Action item:
Return the tail of the records exactly, starting from the line containing "focal_35mm: 78" and ending with the final line.

Entries taken from a collection:
·····

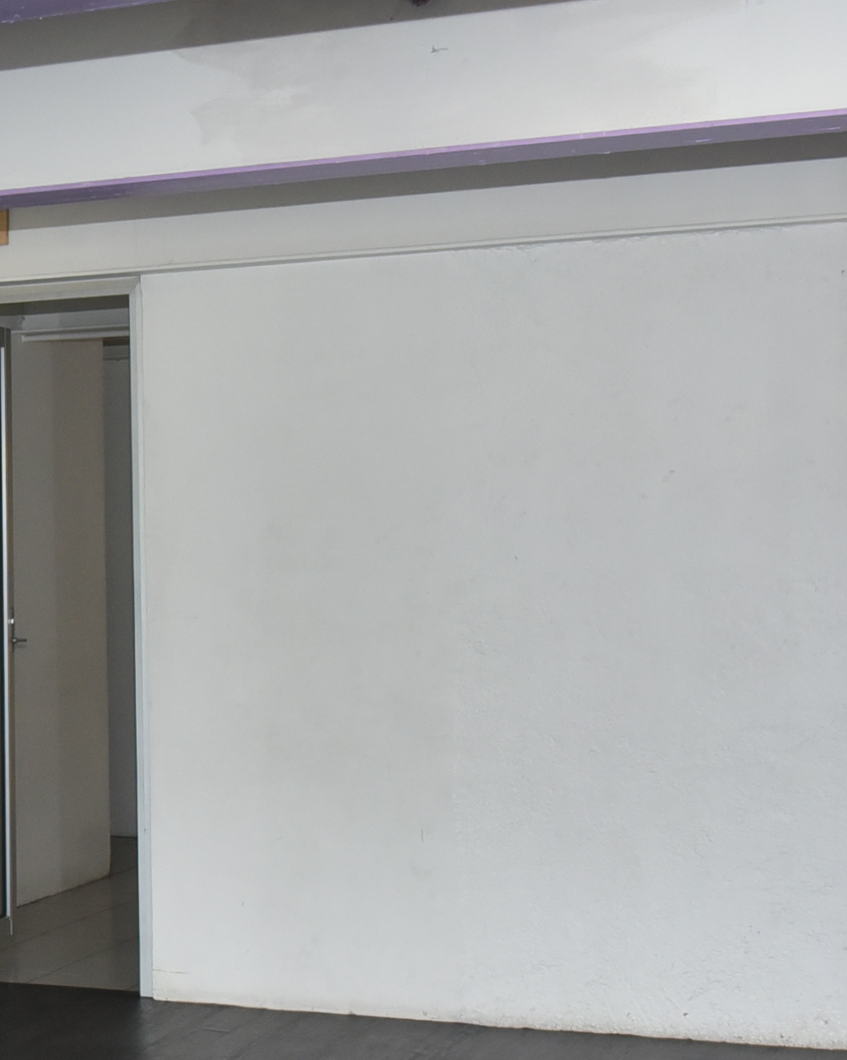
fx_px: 2445
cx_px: -250
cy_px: 723
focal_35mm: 78
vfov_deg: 24.3
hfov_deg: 18.3
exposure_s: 1/160
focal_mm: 24
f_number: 8
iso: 1600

·····

Answer section:
focal_35mm: 78
vfov_deg: 24.3
hfov_deg: 18.3
exposure_s: 1/160
focal_mm: 24
f_number: 8
iso: 1600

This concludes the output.